Комментарии к «Евгению Онегину» Александра Пушкина
Глава пятая. Пункты XIX — XXIX
XIX
9–14 В этом босховском собрании «усы» в начале строки 11 могут означать усы какого-нибудь животного из семейства кошачьих или усики-щупальца какого-то членистоногого, равно как и усы сказочного великана-людоеда. Отдельные части тела слона и кабана, хвост дьявольского пуделя или льва — все это может быть отдаленным отражением расхожих представлений о мире средневековья.
13 Всё указует. «Всё указывает», «вся [толпа] указывает» — это та же самая идиоматическая форма, как и в начальной фразе строфы XXI главы Первой: «Всё хлопает».
XX
5–7 Онегин тихо. Критик, на которого ссылается Пушкин в своем примеч. 32, — Борис Федоров, рецензент отдельного издания Четвертой и Пятой глав (1828), обвинивший Пушкина в своем журнале «Санкт-Петербургский зритель» в безнравственности и неблагопристойности.
Глагол «увлекать», фр. «entraîner», использованный в строке 5, по смыслу стоит где-то между «тащить» и «уносить» и, несмотря на протесты нашего поэта, содержит определенный оттенок, имеющий значение соблазняющих уговоров и обольщения, что, вне всякого сомнения, и видно из этого пассажа.
«Слагает» (фр. «dépose») следующей строки в русском языке ассоциируется с родственными формами, означающими «складывать», «связывать» и т. д., и в данном контексте передает поразительную вялость, скованность и податливость тела героини. Глагол использован здесь в смысле, близком к глаголу «укладывать» — значение, усиливающее намеренность и целенаправленность действий Онегина.
10 XXI, 3 Ленский. М. Гершензон в статье «Сны Пушкина» [62]
Однако в сне Татьяны нет ничего, что говорило бы в пользу такого утверждения. Онегина, пишет Гершензон в своей на редкость убогой и маловразумительной статье, «…давно мутило, может быть даже не раз подмывало спугнуть это пошлое прекраснодушие, — и так человечески-понятно, что в минуту досады на Ленского он дал волю своему злому чувству, — раздразнил Ленского, закружил Ольгу, как мальчишка бросает камешек в воркующих голубей!»
Гершензон упоминает также о небольшой книжке С. Судиенко, к которому относится как к чудаку, «Тайна поэмы A. C. Пушкина „Евгений Онегин“» (Тверь, 1909), где различным деталям сна Татьяны придается аллегорическое значение, например, две жердочки, образующие мосток, означают две встречи Татьяны с Онегиным и т. д.
XXI
1–3 См. коммент. к XX, 10.
XXII
1 Но та, сестры не замечая. Протяжный, тоскливый распев этой строки звучит как эхо строки 1 в строфе XXXIII главы Третьей — «Она зари не замечает», и, в свою очередь, получает отзвук в похожей интонации строки 1 строфы XXXI главы Восьмой — «Она его не замечает» и строфы XLII главы Восьмой — «Она его не подымает». Лейтмотив, носящий характер повторяющегося магического заклинания.

=====

• ВЫПОЛНИТЕ ЗАДАНИЯ
1. Кто, согласно комментарию к «Евгению Онегину», был критиком, на которого Пушкин ссылается в своем примечании 32?
2. Верните из комментария к «Евгению Онегину» отрывок от слов «13 Всё указует.» до слов «из этого пассажа.» включительно.
3. Продолжите комментарий к «Евгению Онегину» после его последнего предложения.

• ДАННЫЕ
=====

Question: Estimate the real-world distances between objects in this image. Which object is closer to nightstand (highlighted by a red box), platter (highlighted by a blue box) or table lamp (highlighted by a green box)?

=====

• ОТВЕТЫ
1. Борис Федоров, рецензент отдельного издания Четвертой и Пятой глав (1828).

2.
13 Всё указует. «Всё указывает», «вся [толпа] указывает» — это та же самая идиоматическая форма, как и в начальной фразе строфы XXI главы Первой: «Всё хлопает».
XX
5–7 Онегин тихо. Критик, на которого ссылается Пушкин в своем примеч. 32, — Борис Федоров, рецензент отдельного издания Четвертой и Пятой глав (1828), обвинивший Пушкина в своем журнале «Санкт-Петербургский зритель» в безнравственности и неблагопристойности.
Глагол «увлекать», фр. «entraîner», использованный в строке 5, по смыслу стоит где-то между «тащить» и «уносить» и, несмотря на протесты нашего поэта, содержит определенный оттенок, имеющий значение соблазняющих уговоров и обольщения, что, вне всякого сомнения, и видно из этого пассажа.

3.
12 Мартын Задека. Я склонен рассматривать этот персонаж как искусственное создание, сфабрикованное в 1770 г. анонимным составителем астрономических таблиц германо-швейцарского происхождения, который, по-видимому, производил имя своего «мудреца» от раввинского звания «цадик», означающего «особо праведный», или от Садок, имени одного священника времен царя Соломона, или от Седекия, «fameux cabaliste» , в правление Пипина Короткого (восьмой век) доказавшего глумившимся над ним, что стихии населены сильфами, которым он порекомендовал показаться людям, что они и сделали, плывя в роскошных воздушных кораблях (как уверяет аббат Монфокон де Вийар в романе, направленном против розенкрейцеров «Граф Габалис, или Беседы о тайных науках», Париж, 1670).
В университетской библиотеке Базеля имеется сборник памфлетов восемнадцатого века с надписью «Historische Schriften» на форзаце и «Varia historica» на обложке (каталогизированный как Leseges. Brosch. № 17). Мадемуазель Эжени Ланг, библиотекарь Швейцарской национальной библиотеки, любезно предоставила мне возможность ознакомиться с фотокопией четвертого памфлета из этой серии. Это брошюрка на четырех страницах с заголовком «Wunderbare und merkwürdige Prophezeyung des berühmten Martin Zadecks, eines Schweitzers bey Solothurn der im 106ten Jahr seines Alters, vor seinem Tode den 20. Dezember, und nach seinem Tode den 22ten Dez. 1769, in Gegenwart seiner Freunde Prophezeyet hat, auf gegenwärtige und zukünftige Zeiten». . В брошюре дается краткое описание его жизни (он удалился в Альпы в 1739 г., питался травами в течение тридцати лет в полном одиночестве и умер в бедной хижине неподалеку от Солёра) и его предсказаний, сделанных им на смертном одре — (таких, как распад Турецкой империи, грядущий расцвет Скандинавии и России, ослепительное величие Данцига, завоевание Италии Францией, полное покорение Африки тремя северными народами, разрушение большей части Нового Света в результате различных катаклизмов и конец света в 1969 г.). Брошюра эта, по всей видимости, имела широкое распространение; различные варианты ее были включены в целый ряд сборников с текстами мистического содержания, немецких и русских. Имя Мартин Цадек (по-русски писавшееся как Мартын Задек или Мартын Задека) стоит в одном ряду с именами Тихо Браге и Иоганна Каспара Лафатера на титульном листе «Оракула», изданного в трех книгах, насчитывающего 454 страницы и вышедшего в 1814 г. в Москве, после чего последовало еще множество изданий, таких как «Древний и новый всегдашний гадательный оракул, найденный после смерти одного стошестилетнего старца Мартына Задека», Москва, 1821; «Новый полный оракул и чародей», содержащий главы «Толкование снов» и «Предсказания Брюса и Задеки», Москва, 1880.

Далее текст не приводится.